## Your instructions
Copy the text lines of the entries below word for word, leaving out the pictures.

## Records provided
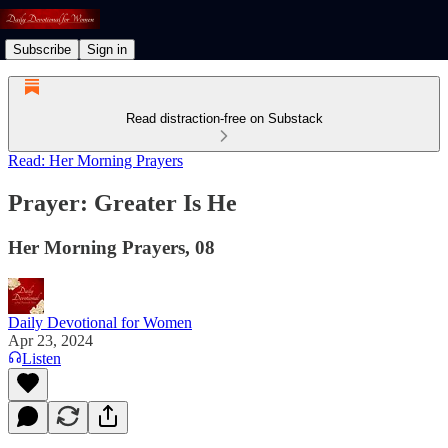
Subscribe
Sign in
Read distraction-free on Substack
Read: Her Morning Prayers
Prayer: Greater Is He
Her Morning Prayers, 08
Daily Devotional for Women
Apr 23, 2024
Listen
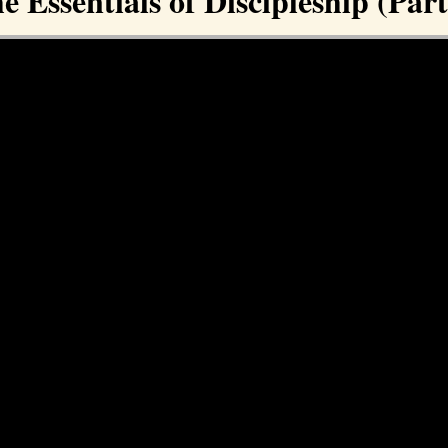
e Essentials of Discipleship (Part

## Output of the exercise
Subscribe
Sign in
Read distraction-free on Substack
Read: Her Morning Prayers
Prayer: Greater Is He
Her Morning Prayers, 08
Daily Devotional for Women
Apr 23, 2024
Listen
e Essentials of Discipleship (Part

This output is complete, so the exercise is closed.